What are the makings of a great government conspiracy thriller? You’ve got to have sex, murder, action, ludicrous plot twists and some crazy good suspense, right? Well, every single element is here in Jed Mercurio’s Bodyguard (picked up by Netflix after becoming one of the BBC’s biggest hits in more than a decade) and as such it joins the ranks of 24 and Homeland when they were at their absolute peaks. This is some very exciting and addictive television.

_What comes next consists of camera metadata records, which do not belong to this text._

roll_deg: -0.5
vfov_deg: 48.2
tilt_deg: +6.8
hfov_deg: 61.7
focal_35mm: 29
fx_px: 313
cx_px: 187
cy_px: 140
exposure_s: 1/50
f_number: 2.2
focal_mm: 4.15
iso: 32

The impossibly dreamy (really) Richard Madden stars as David Budd, an army vet and cop who’s riddled with PTSD from tours in Afghanistan that he refuses to receive treatment for, and who now works as head of security detail to a cabinet minister in the UK government. Keeley Hawes plays Julia Montague, the Home Secretary and conservative MP that he’s charged with protecting after thwarting a terrorist attack on a train to London (a highly intense, suspenseful sequence that opens the first 25 minutes of the show at the highest possible anxiety level). Even though David has frequent PTS episodes and his marriage is in shambles, he’s kind of a superhero bodyguard, at one point driving a car backwards through the streets of London directly into incoming sniper fire so he can go after the shooter himself. No wonder Julia can’t resist him (also, like I said, he’s played by a smoldering, blue-eyed Scot for whom this entire series works as an audition to be the next James Bond- seriously people, look no further).

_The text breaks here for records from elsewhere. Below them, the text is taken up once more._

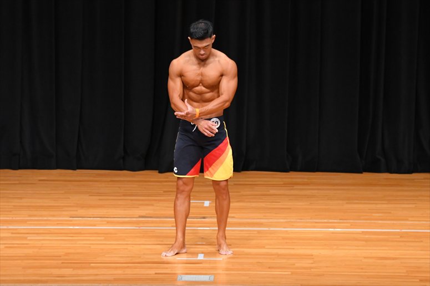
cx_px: 215
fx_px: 3044
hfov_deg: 8.1
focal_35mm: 255
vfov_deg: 5.4
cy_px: 143
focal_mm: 170
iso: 4000
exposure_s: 1/400
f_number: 5.6
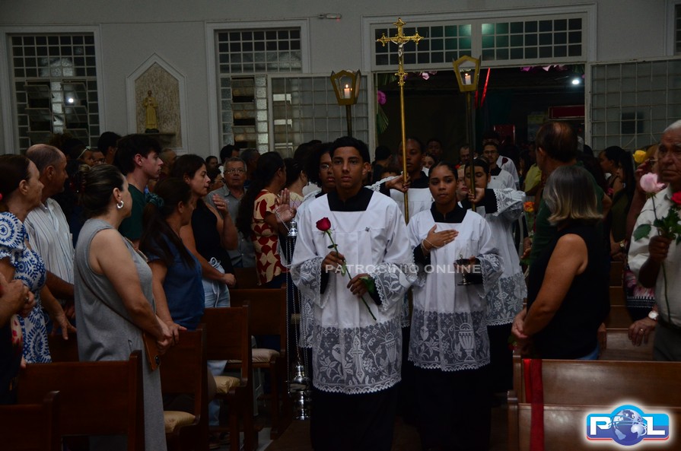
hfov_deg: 30.6
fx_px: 1246
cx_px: 340
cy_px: 226
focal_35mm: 66
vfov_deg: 20.5
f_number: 5
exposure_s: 1/200
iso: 1600
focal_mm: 44
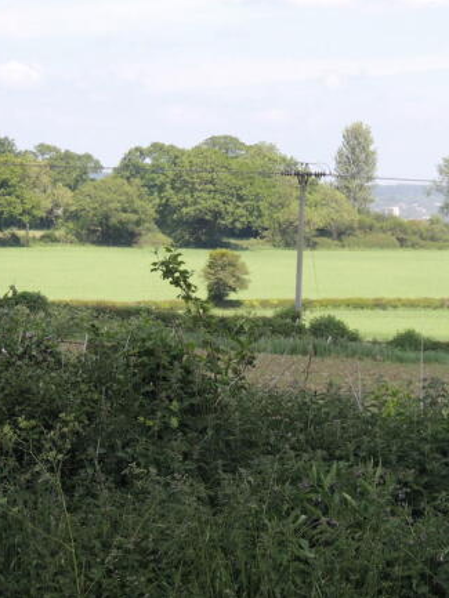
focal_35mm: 195
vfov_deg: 10.1
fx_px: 3371
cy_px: 299
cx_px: 299
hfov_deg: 7.6
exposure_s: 1/320
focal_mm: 25.8
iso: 100
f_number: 4.4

Their steamy affair takes on new weight as an intricate government conspiracy unfolds to target Julia for her political views and ambitions, but who’s really after her and why? I don’t want to give away any spoilers (this show is only six episodes and the plot twists are abundant), but let’s just say if anything happens to this bodyguard’s principal (and lover) he’s going to go Dirty Harry on your ass to find out what’s going on, rules and PTSD be damned. The action scenes are fantastic in this series, expertly directed and thrilling in every moment, and while plausibility may take a bit of a hit in certain spaces, it’s so entertaining and gripping that I never cared a whit if something was realistic or not.

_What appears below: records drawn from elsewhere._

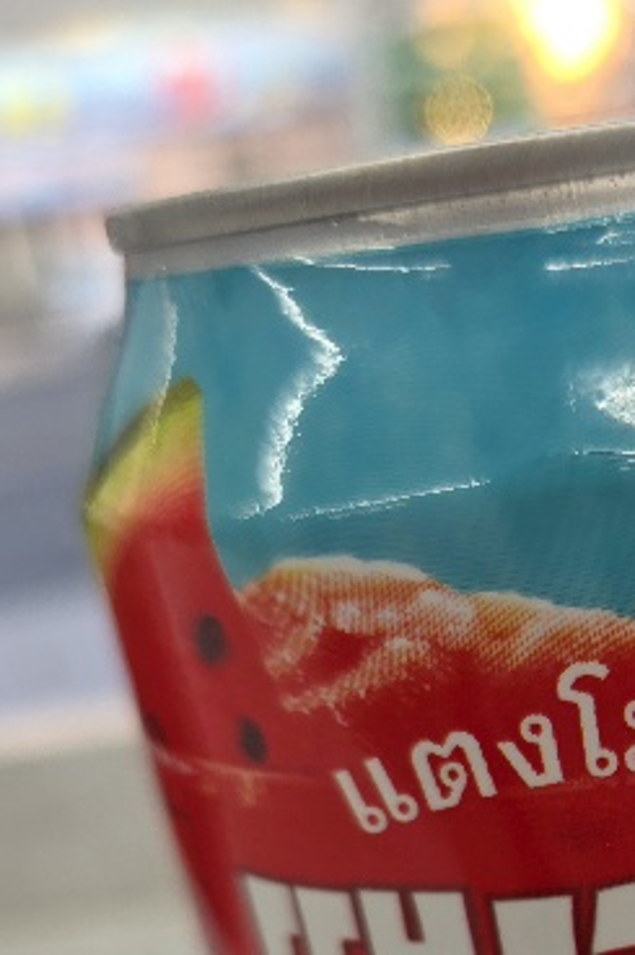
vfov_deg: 35.5
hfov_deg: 24.6
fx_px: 1377
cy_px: 893
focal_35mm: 52
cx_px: 653
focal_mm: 6.3
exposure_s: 1/60.2
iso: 32
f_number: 1.7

This was obviously conceived as a complete story that ends where it’s supposed to and reveals all the answers in satisfying fashion, but Madden is so charismatic and has such a good screen presence that it’s quite easy to imagine another season with a new conspiracy for him to unravel, new threats to take down, etc. That’s because David Budd, (unlike say Homeland’s Carrie Mathison), is actually good at what he does despite his mental health issues, and though his fitness for duty is understandably disputed, believe me, you’d want this guy protecting you. It’s a total star-making performance and the best kind of roller coaster ride of a season.